Vibration Control of Base-Excited Rotors Supported by Active Magnetic Bearing Using a Model-Based Compensation Method

• Published in: IEEE transactions on industrial electronics (1982) Vol. 71; no. 1; pp. 261 - 270
• Main Authors: Zhang, Peng, Zhu, Changsheng
• Format: Journal Article
• Language: English
• Published: New York IEEE 01.01.2024; The Institute of Electrical and Electronics Engineers, Inc. (IEEE)
• Subjects: Acceleration; Acceleration feedforward compensation; active magnetic bearing (AMB); Algorithms; base excitation; Compensation; Dynamic models; Error correction; Feedforward systems; Heuristic algorithms; Magnetic bearings; Magnetic levitation; Mathematical models; Mechatronics; Regulation; Rotating machinery; Rotors; Systems stability; Turbines; Vibration control; vibration suppression; Vibrations; Wave excitation
• ISSN: 0278-0046; 1557-9948
• DOI: 10.1109/TIE.2023.3243263

Active magnetic bearings (AMBs) are a type of mechatronics product widely used in high-speed rotating machinery. Considerable research has been conducted on the vibration rejection of the AMBs-rotor systems at the base standstill.
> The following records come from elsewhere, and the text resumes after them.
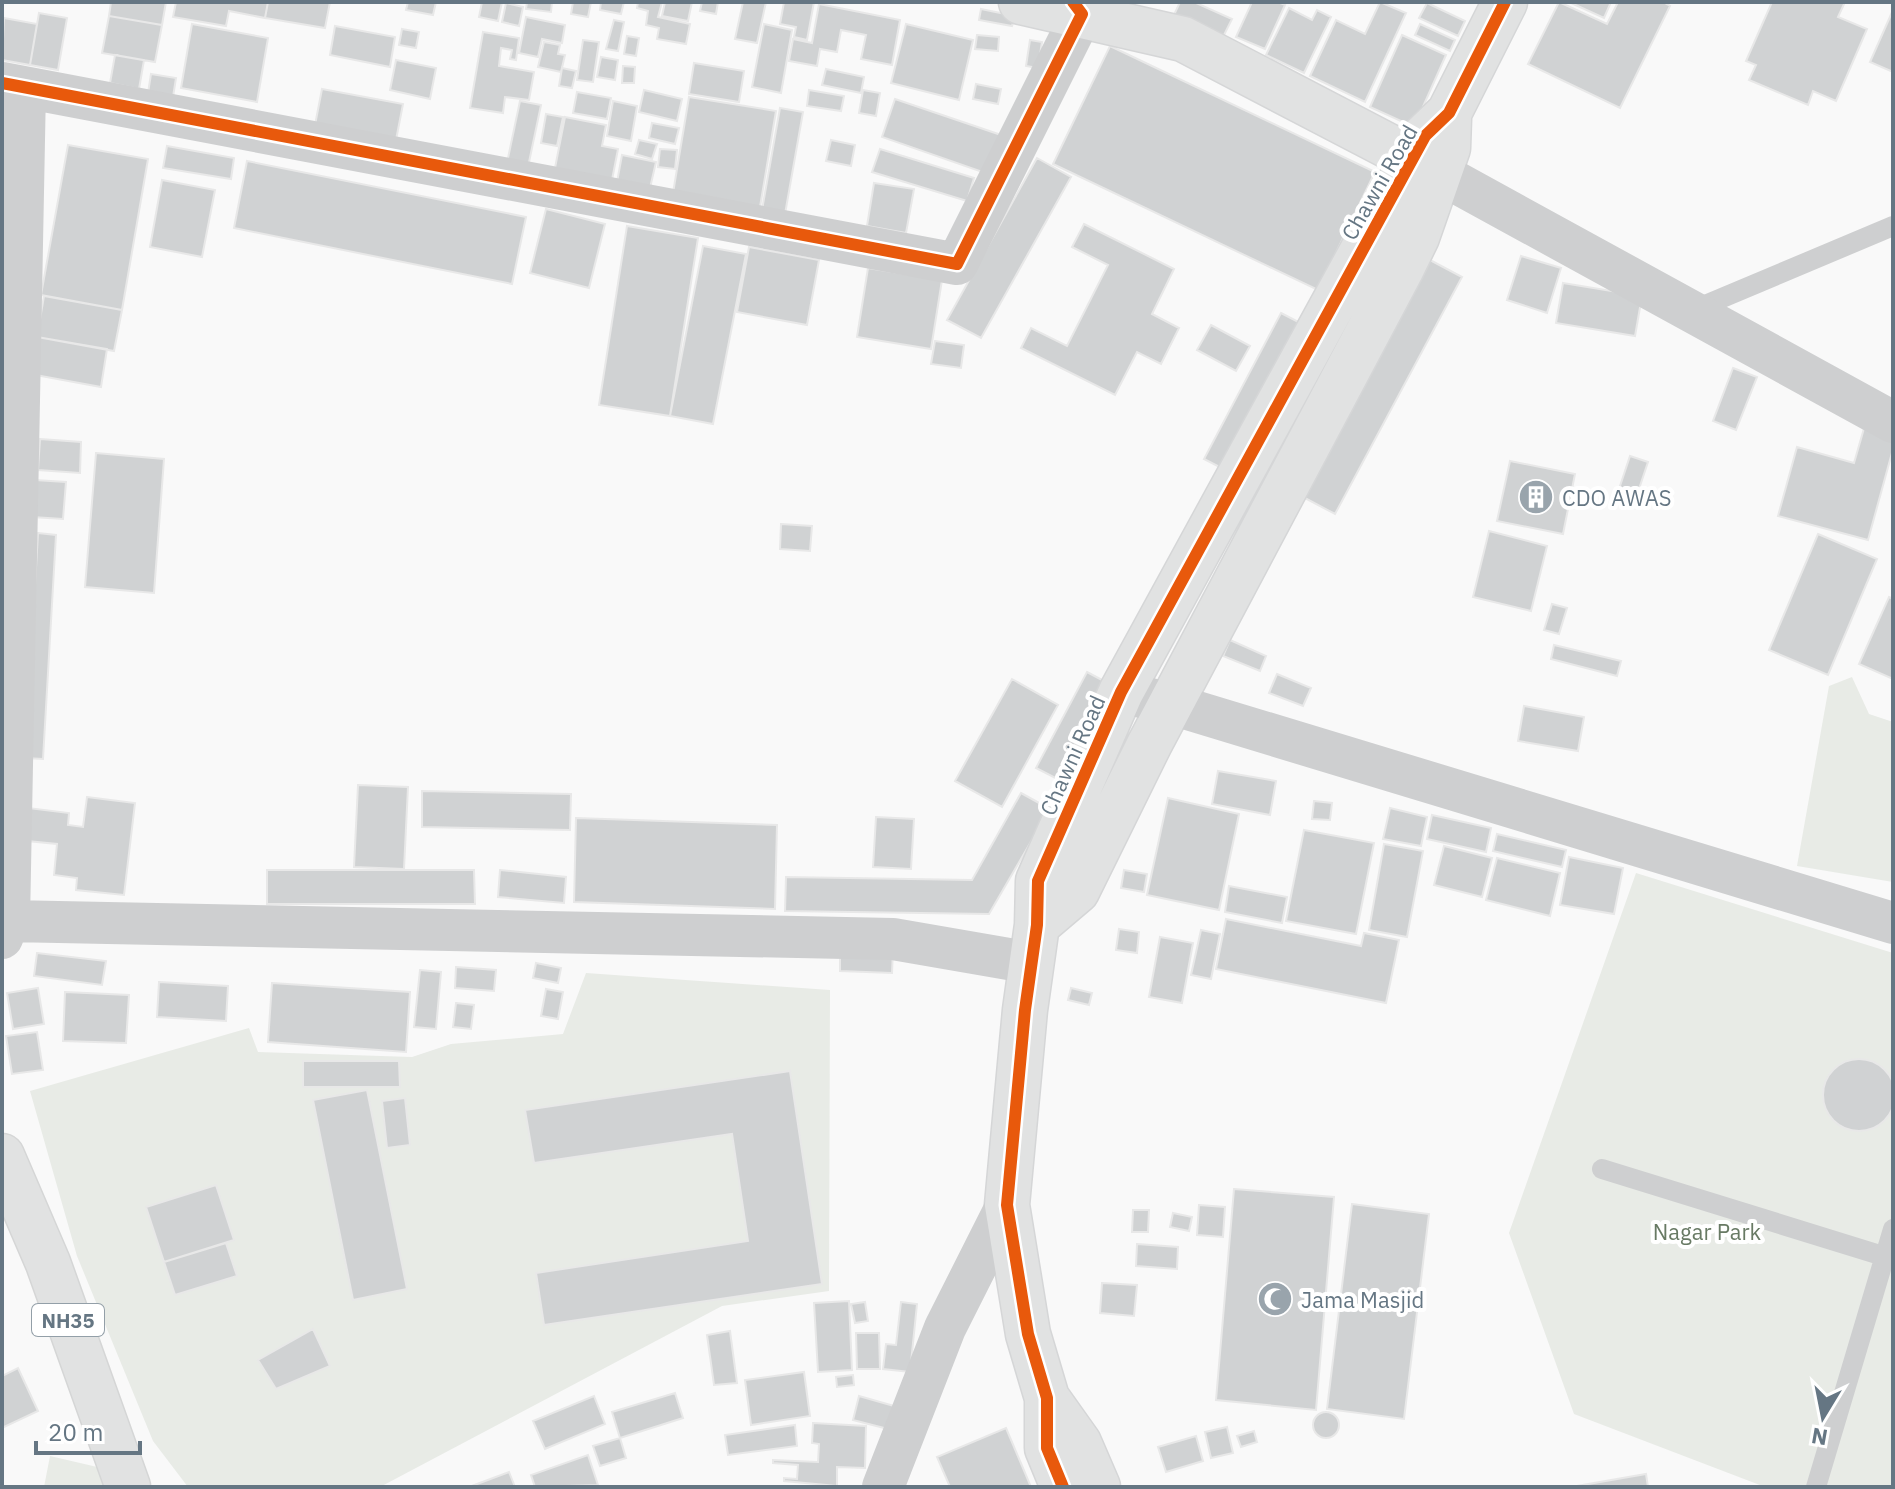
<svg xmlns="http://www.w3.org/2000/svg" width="1895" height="1489" viewBox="0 0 1895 1489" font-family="'IBM Plex Sans',sans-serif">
  <rect width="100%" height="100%" fill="#f9f9f9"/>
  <path fill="#e8ebe6" d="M1852 677 1869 714 1893 722V882L1797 866 1829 686Z
    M1636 873 1893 953V1487H1765L1574 1414 1509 1233Z
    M586 973 830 990 829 1291 722 1306 380 1487H188L153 1441 77 1256 30 1091 249 1028 258 1052 412 1057 451 1044 563 1034Z
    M50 1456 123 1473 120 1487H44Z"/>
  <path fill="#d0d2d3" stroke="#e8e8e8" stroke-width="2" d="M111 2H166L162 25 109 16Z
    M176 2H268L265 18 229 11 226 26 173 17Z
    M268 2H330L325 28 265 18Z
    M408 2H436L433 15 406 10Z
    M482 2H502L498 21 479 17Z
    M527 2H552L551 12 526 9Z
    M573 2H591L588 17 571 14Z
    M601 2H624L621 14 600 10Z
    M638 2H662L658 17 690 24 686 44 657 39 659 28 646 25 648 11 637 8Z
    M665 2H692L688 21 662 16Z
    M702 2H718L716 14 700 11Z
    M743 2H766L757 43 735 39Z
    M784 2H814L807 40 794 37 796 27 780 24Z
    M1180 2H1194L1232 19 1222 39 1173 17Z
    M1252 2H1278L1285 5 1265 49 1236 37Z
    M1380 2 1406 13 1365 102 1310 76 1336 20 1365 34Z
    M1559 2 1607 24 1618 2H1663L1670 6 1620 108 1528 64Z
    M1569 2H1611L1604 18Z
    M1772 2H1845L1838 17 1867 29 1836 101 1813 91 1808 105 1749 80 1756 65 1746 61Z
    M506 3 523 7 519 26 502 22Z
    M1427 3 1465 21 1458 36 1419 18Z
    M819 4 900 20 892 65 861 59 866 35 841 30 837 52 820 49 817 66 789 61 793 39 812 43Z
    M1289 8 1312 20 1317 10 1331 17 1304 73 1266 55Z
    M981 9 1015 16 1012 26 979 20Z
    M1893 10V72L1870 62Z
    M39 13 67 18 58 70 30 65Z
    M109 16 162 25 155 62 102 53Z
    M526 17 565 25 562 43 542 39 538 57 519 53Z
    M4 18 37 24 30 65 2 60Z
    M614 20 624 22 618 51 606 49Z
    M192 24 268 38 257 102 181 88Z
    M764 24 792 30 781 93 752 87Z
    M906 24 973 40 959 100 891 83Z
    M1420 24 1455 40 1450 51 1415 35Z
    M335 26 395 37 390 67 330 55Z
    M402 29 419 32 416 48 399 45Z
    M483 32 519 38 516 60 510 59 512 50 501 48 499 66 534 72 529 100 505 97 503 113 470 108Z
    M977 35 999 37 998 51 975 49Z
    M1402 35 1446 55 1414 127 1370 107Z
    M627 36 639 38 636 56 624 54Z
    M583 40 599 42 593 82 577 80Z
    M1030 40 1042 42 1038 68 1026 66Z
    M544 42 560 45 558 54 565 55 561 72 538 67Z
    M1110 46 1375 172 1318 290 1053 164Z
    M115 55 144 60 139 89 110 83Z
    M601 57 618 60 615 80 597 77Z
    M396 60 436 68 430 99 390 90Z
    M694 63 744 71 739 102 689 94Z
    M623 66 635 67 634 83H622Z
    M562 68 576 71 572 88 559 86Z
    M826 69 864 77 861 93 822 85Z
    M151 74 176 78 173 97 148 93Z
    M976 84 1001 89 998 104 973 99Z
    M322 89 403 104 396 140 315 125Z
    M644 90 682 99 677 121 639 112Z
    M809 90 844 96 841 111 807 106Z
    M863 90 880 93 876 116 859 113Z
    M577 92 611 98 607 119 573 113Z
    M689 97 776 111 760 207 673 193Z
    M895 99 1004 136 991 175 882 137Z
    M520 101 541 105 528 167 507 163Z
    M613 101 637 106 631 141 607 136Z
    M780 108 803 112 785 214 762 210Z
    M546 114 563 117 557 146 541 143Z
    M565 117 606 125 602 146 618 149 612 180 555 168Z
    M652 123 679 128 675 144 649 138Z
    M639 140 657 144 652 159 635 154Z
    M831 140 855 145 851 166 826 161Z
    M68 145 148 159 122 310 41 295Z
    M167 146 234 158 231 179 163 168Z
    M660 149 677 150 675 169 658 167Z
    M880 149 974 178 967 201 872 172Z
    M622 155 656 162 650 188 617 182Z
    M1037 158 1071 177 981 338 947 320Z
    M247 161 526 217 512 284 234 228Z
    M162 180 215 190 202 257 150 247Z
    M874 183 914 189 906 233 867 226Z
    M546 209 605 224 589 288 530 273Z
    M1084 224 1174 269 1152 314 1179 328 1161 364 1137 352 1115 395 1021 348 1031 328 1067 346 1108 265 1072 247Z
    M627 226 698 238 670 416 599 405Z
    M703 246 746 254 713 424 670 416Z
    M749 247 819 260 807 325 737 312Z
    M1521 256 1561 268 1547 313 1507 300Z
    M1430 260 1462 277 1335 514 1303 497Z
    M868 268 942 280 931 349 857 337Z
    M1563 283 1642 296 1635 336 1556 323Z
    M44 296 122 310 114 351 37 337Z
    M1281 313 1312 329 1235 475 1204 459Z
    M1211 325 1250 346 1236 371 1197 350Z
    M37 337 107 349 101 387 30 374Z
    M935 341 964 345 961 368 931 364Z
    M1733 368 1757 377 1736 430 1713 421Z
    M1867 418 1893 425V449L1868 540 1778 516 1797 447 1854 463Z
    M40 439 81 442 80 473 38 470Z
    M96 453 164 459 154 593 85 587Z
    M1630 456 1648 462 1636 498 1618 492Z
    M1510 461 1575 474 1563 534 1497 521Z
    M35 480 66 482 63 519 32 517Z
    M781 524 812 526 810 551 780 549Z
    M1489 531 1547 546 1531 611 1473 597Z
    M38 533 56 535 43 759 25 758Z
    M1818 534 1877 559 1828 675 1769 650Z
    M1889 597 1893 599V679L1859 664Z
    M1552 604 1567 608 1559 634 1544 630Z
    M1230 640 1266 656 1260 671 1223 656Z
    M1554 645 1621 661 1617 676 1551 659Z
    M1087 672 1117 688 1067 784 1036 768Z
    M1277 674 1311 688 1303 706 1269 693Z
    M1012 679 1058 705 1002 807 955 781Z
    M1524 706 1584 717 1578 751 1518 741Z
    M1218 771 1276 781 1270 815 1212 804Z
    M358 785 408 787 404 869 354 867Z
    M422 791 571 794 570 830 422 827Z
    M1021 793 1050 809 989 914 785 911 786 877 972 880Z
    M87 797 135 803 124 895 76 890 77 878 54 875 57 844 17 840 21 807 69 813 68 825 83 827Z
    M1168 798 1239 814 1219 910 1147 895Z
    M1314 801 1332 803 1330 820 1312 819Z
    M1390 808 1427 817 1421 846 1383 839Z
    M1432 815 1491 828 1486 852 1427 839Z
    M876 817 914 819 911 869 873 867Z
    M576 818 777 825 775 909 574 902Z
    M1304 830 1374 843 1356 934 1286 921Z
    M1497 834 1566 850 1562 867 1493 851Z
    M1384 844 1423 851 1407 937 1369 930Z
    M1444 846 1492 858 1482 897 1434 885Z
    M1569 857 1623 868 1614 914 1560 905Z
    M1497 858 1560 873 1550 916 1486 900Z
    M267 870H474L475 904H267Z
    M500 870 566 877 564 903 498 897Z
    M1124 870 1147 874 1144 892 1121 888Z
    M1229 886 1287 897 1282 923 1225 912Z
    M1226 919 1361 946 1364 933 1399 940 1386 1003 1216 969Z
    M1119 929 1139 932 1137 953 1116 950Z
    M1201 930 1220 934 1211 979 1191 975Z
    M1160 937 1193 943 1182 1003 1149 997Z
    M840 949 893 950 892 973 840 971Z
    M37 953 106 961 102 985 34 976Z
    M536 963 561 968 558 983 533 978Z
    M456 967 496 970 494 991 455 988Z
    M420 970 441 972 436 1029 414 1027Z
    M159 982 228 986 226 1021 157 1017Z
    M272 983 410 992 406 1052 268 1042Z
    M38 988 44 1024 13 1029 7 993Z
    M1071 988 1092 993 1089 1005 1068 1000Z
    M546 989 563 992 558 1019 541 1016Z
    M65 992 129 995 126 1043 63 1041Z
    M456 1003 474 1005 471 1029 453 1027Z
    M37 1032 43 1070 12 1074 6 1036Z
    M1823 1095a36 36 0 1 1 72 0a36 36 0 1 1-72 0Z
    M303 1061H399L400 1087H303Z
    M790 1071 822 1284 544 1325 536 1273 748 1241 732 1134 534 1163 525 1110Z
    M367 1090 407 1289 353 1300 313 1100Z
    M405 1098 410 1145 387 1148 382 1101Z
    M216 1185 234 1240 164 1262 146 1207Z
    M1234 1189 1334 1197 1316 1410 1216 1400Z
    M1352 1204 1429 1214 1404 1419 1327 1409Z
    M1199 1205 1225 1207 1223 1237 1197 1235Z
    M1133 1210H1149L1148 1232H1132Z
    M1173 1213 1192 1217 1189 1231 1170 1227Z
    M226 1243 237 1276 175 1295 164 1262Z
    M1137 1244 1178 1247 1177 1269 1136 1266Z
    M1102 1283 1137 1285 1134 1316 1100 1313Z
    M849 1301 852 1370 818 1372 814 1303Z
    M865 1302 868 1321 855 1323 851 1304Z
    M901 1302 917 1304 910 1372 883 1369 886 1344 896 1345Z
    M313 1329 330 1366 276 1389 258 1360Z
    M730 1331 737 1383 714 1385 707 1335Z
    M856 1333H879L880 1369H857Z
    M18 1368 38 1411 2 1428V1376Z
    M804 1372 810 1416 751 1425 745 1380Z
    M853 1375 854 1385 837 1387 836 1377Z
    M675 1393 683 1418 620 1438 612 1412Z
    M594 1396 605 1424 545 1449 533 1421Z
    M859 1396 894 1406 888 1429 853 1420Z
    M1313 1425a13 13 0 1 1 26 0a13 13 0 1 1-26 0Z
    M813 1423 866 1426 865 1468 837 1467V1486L784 1481V1478L797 1479 798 1465 773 1463V1460L818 1462 819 1444 812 1443Z
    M795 1425 797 1446 728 1455 725 1435Z
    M1227 1427 1233 1453 1211 1458 1205 1432Z
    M1006 1428 1031 1487H950L937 1457Z
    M1254 1431 1257 1442 1241 1447 1237 1436Z
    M1196 1436 1203 1461 1166 1472 1158 1447Z
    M620 1438 626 1458 600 1466 593 1446Z
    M588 1455 598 1485 535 1487 531 1475Z
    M509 1472 515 1487H469Z
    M1646 1474 1648 1487H1571Z"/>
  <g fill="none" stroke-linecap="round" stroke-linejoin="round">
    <g stroke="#d5d6d7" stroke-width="47">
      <path id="secondary" d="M1021 2 1183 39 1438 172
        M1037 925 1077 891 1149 745 1402 268 1417 237 1448 148 1449 118
        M1047 1398 1079 1443 1098 1487
        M1063 1487 1047 1448V1398L1028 1334 1007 1205 1025 1010 1037 925 1038 881 1121 692 1425 136 1449 113 1505 2"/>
    </g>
    <g stroke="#d5d6d6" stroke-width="47">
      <path id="highway" d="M2 1156 48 1263 128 1487"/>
    </g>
    <path stroke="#cecfd0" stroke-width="20" d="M1691 311 1893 226
      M1602 1169 1893 1259
      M1816 1487 1893 1229"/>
    <path stroke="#cecfd0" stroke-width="42" d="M2 83 957 264 1082 14 1073 2
      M1439 173 1893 422
      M1121 692 1171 704 1893 923
      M9 921 25 88
      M2 938 9 921 893 939 1032 963
      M883 1487 945 1328 1007 1205"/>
    <use href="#secondary" stroke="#e1e2e2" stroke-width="44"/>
    <use href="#highway" stroke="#e1e2e2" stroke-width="44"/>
    <g stroke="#fff" stroke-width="17">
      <path id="cycleway" d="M2 83 957 264 1082 14 1073 2
        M1063 1487 1047 1448V1398L1028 1334 1007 1205 1025 1010 1037 925 1038 881 1121 692 1425 136 1449 113 1505 2"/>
    </g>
    <use href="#cycleway" stroke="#e8590c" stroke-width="12"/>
  </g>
  <defs>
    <g id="building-disc" transform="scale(1.8)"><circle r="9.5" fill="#99a4ac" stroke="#fff"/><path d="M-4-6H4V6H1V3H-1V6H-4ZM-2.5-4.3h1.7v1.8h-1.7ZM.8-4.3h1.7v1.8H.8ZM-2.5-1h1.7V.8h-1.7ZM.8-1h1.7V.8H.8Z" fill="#fff"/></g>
    <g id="mosque-disc" transform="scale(1.8)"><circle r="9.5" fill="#99a4ac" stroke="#fff"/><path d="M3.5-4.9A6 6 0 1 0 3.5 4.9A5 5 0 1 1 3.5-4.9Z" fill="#fff"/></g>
  </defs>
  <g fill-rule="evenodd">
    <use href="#building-disc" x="1536" y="497"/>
    <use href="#mosque-disc" x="1275" y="1299"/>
  </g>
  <g text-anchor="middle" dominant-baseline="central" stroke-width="8" stroke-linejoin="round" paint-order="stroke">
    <rect fill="#fff" stroke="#939fa8" stroke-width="2" x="32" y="1304" width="72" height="32" rx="6"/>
    <g font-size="20" font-weight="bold" fill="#657683">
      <text x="68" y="1320">NH35</text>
    </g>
    <g font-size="22" fill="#657683" stroke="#fff">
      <text transform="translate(1379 182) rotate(-60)">Chawni Road</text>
      <text transform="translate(1072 755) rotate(-66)">Chawni Road</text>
    </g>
    <g font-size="22" fill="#657683" stroke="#fff" text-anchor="start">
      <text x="1562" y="497">CDO AWAS</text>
      <text x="1301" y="1299">Jama Masjid</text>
    </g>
    <g font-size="22" fill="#687a64" stroke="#fff">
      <text x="1707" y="1231">Nagar Park</text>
    </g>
  </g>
  <rect width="1895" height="1489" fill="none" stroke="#657683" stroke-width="8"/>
  <g transform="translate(1823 1417) rotate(190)" stroke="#ffffff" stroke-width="6" paint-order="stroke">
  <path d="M0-6L14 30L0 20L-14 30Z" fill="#657683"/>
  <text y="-12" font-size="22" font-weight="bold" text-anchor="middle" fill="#657683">N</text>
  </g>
  <path d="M36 1441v12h104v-12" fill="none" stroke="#657683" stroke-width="4"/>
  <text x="48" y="1441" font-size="24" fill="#657683" stroke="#ffffff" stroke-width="6" paint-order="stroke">20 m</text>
</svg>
However, little attention has been paid to the case where the rotor operates under base excitations, such as turbines mounted on ships with wave excitation. The increased rotor vibration caused by base excitations is a great challenge to operational safety. To address this issue, a base acceleration feedforward compensation (BAFC) algorithm was proposed in this article. Using the online base excitation data and the dynamic model of the rotor system, the proposed model-based algorithm determines the optimal compensation current in real time. Further, to reject the decreased compensation performance due to inaccurate modeling, a method for correcting the compensation error has been presented. Moreover, the effect of controller parameters on system stability was explored to avoid parametric instability during base excitations. By employing the BAFC algorithm in the experiments, the rotor vibration was reduced considerably under both the harmonic and random base excitations with a maximum vibration reduction of 85%, demonstrating the remarkable effectiveness of the BAFC algorithm.